# Possible LGD ?



## goats&moregoats (Sep 16, 2014)

I was checking on an ad for a farm dog. The original dog I was checking on the ruscue place feels would not be a good fit. So they sent me this picture. His name is Rocky.  He is 1/2  Akbash & 1/2 English Shepherd. 14 months old. They feel he will make a good LG, but the 1/2 English Shepherd is for herding. Any opinions?

I asked if he shows guarding tendencies or herding, if he has been exposed to goats, and for back ground information. Any other questions I should ask?


----------



## Southern by choice (Sep 16, 2014)

Better to find out how they are evaluating.
Ask them what there evaluations consist of.
Most in rescues and pet world will do pet evals. 
When a dog does "well" under these type evals then it is usually going to be a bad LGD. Most of the traits you want in a LGD are opposite of what you would see in a pet.

How long has the dog been in rescue and what history can they give you.
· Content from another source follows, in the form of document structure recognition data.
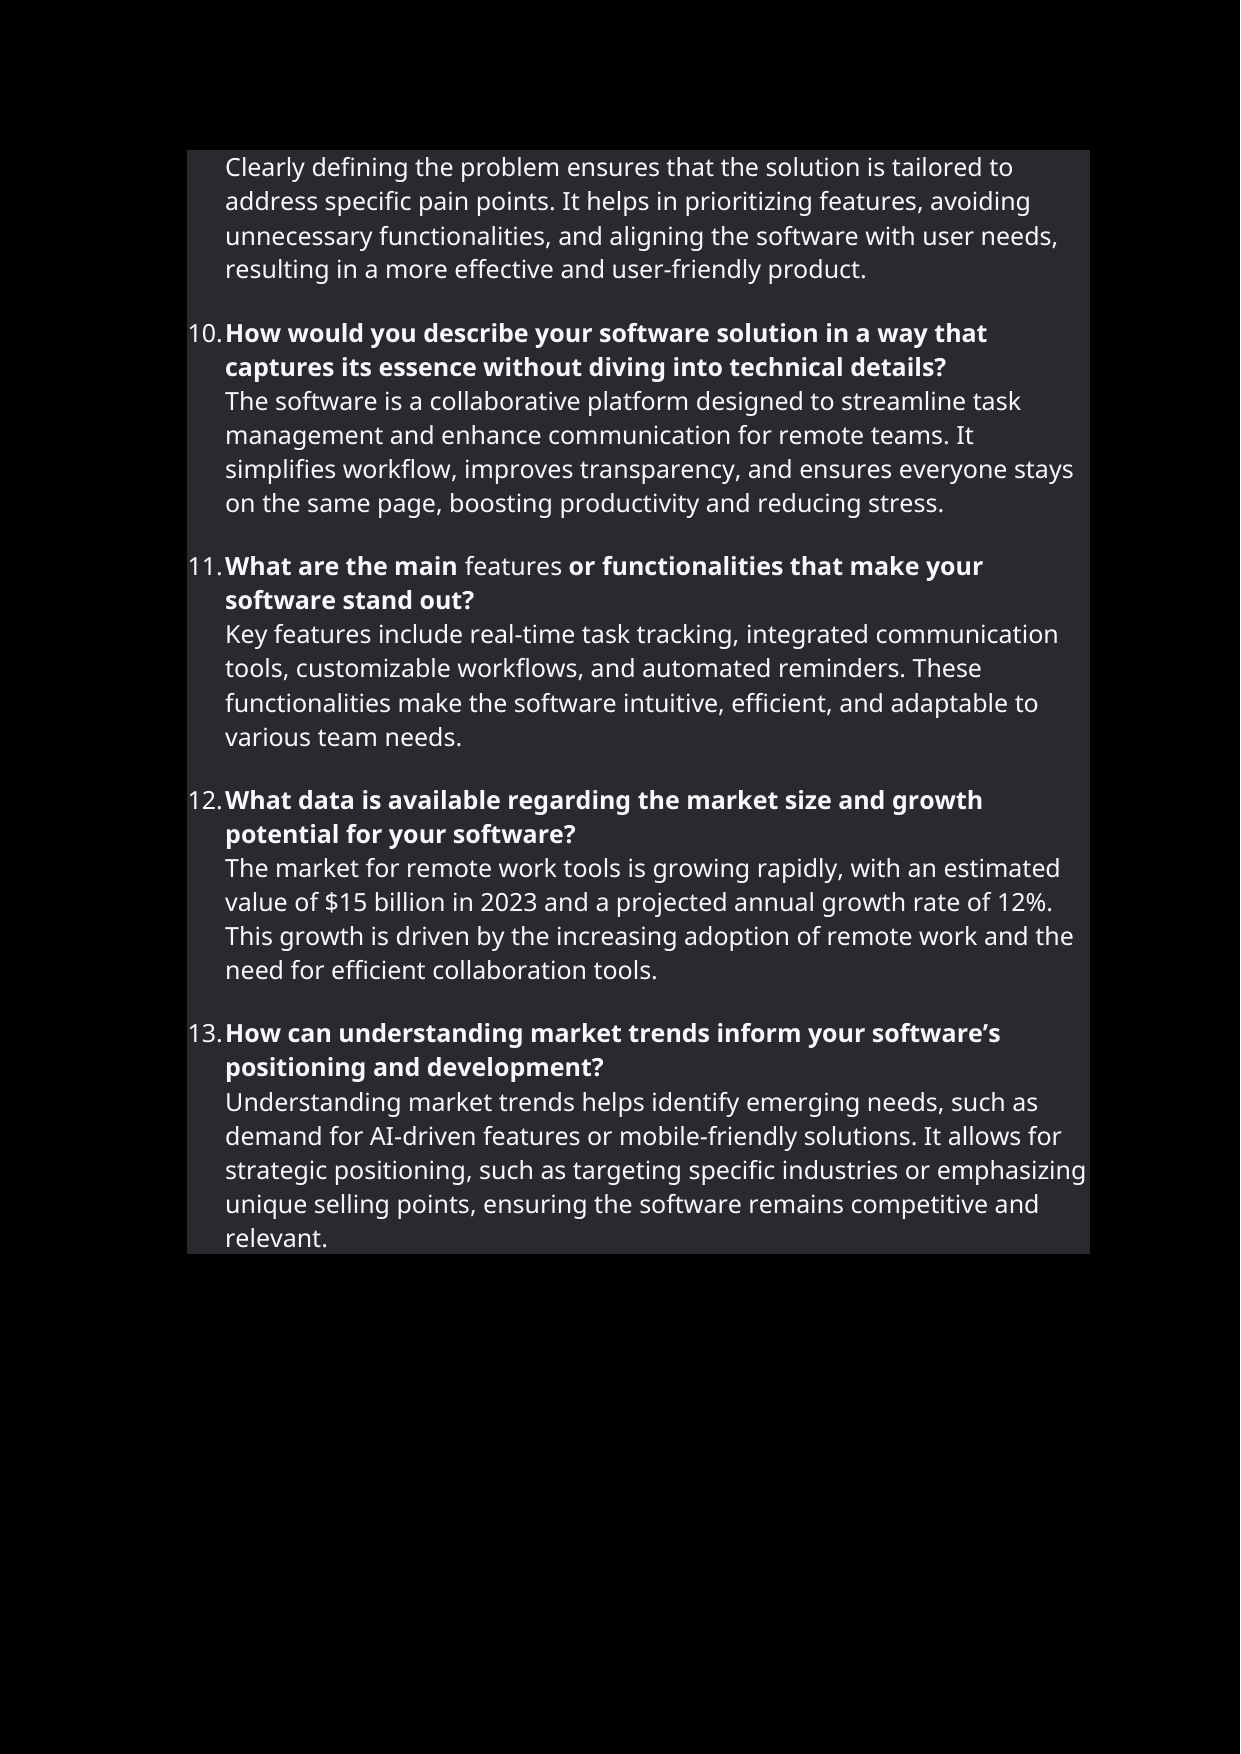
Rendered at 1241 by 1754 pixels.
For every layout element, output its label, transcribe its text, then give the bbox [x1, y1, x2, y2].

list What data is available regarding the market size and growth potential for your software? The market for remote work tools is growing rapidly, with an estimated value of $15 billion in 2023 and a projected annual growth rate of 12%. This growth is driven by the increasing adoption of remote work and the need for efficient collaboration tools. [187, 782, 1090, 987]
list What are the main features or functionalities that make your software stand out? Key features include real-time task tracking, integrated communication tools, customizable workflows, and automated reminders. These functionalities make the software intuitive, efficient, and adaptable to various team needs. [187, 549, 1090, 753]
list How would you describe your software solution in a way that captures its essence without diving into technical details? The software is a collaborative platform designed to streamline task management and enhance communication for remote teams. It simplifies workflow, improves transparency, and ensures everyone stays on the same page, boosting productivity and reducing stress. [187, 315, 1090, 520]
list How can understanding market trends inform your software’s positioning and development? Understanding market trends helps identify emerging needs, such as demand for AI-driven features or mobile-friendly solutions. It allows for strategic positioning, such as targeting specific industries or emphasizing unique selling points, ensuring the software remains competitive and relevant. [187, 1016, 1090, 1254]
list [187, 150, 1090, 286]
I personally never recommend a herding cross LGD breed cross. Yes there is that rare dog that may work out in a general sense yet those that have these crosses and "swear" by them usually the dog still cannot be left alone while a goat is kidding or a sheep is lambing or they have to take kids/lambs away or they block or chase when nervous. They simply are opposite of what a LGD breed is.


----------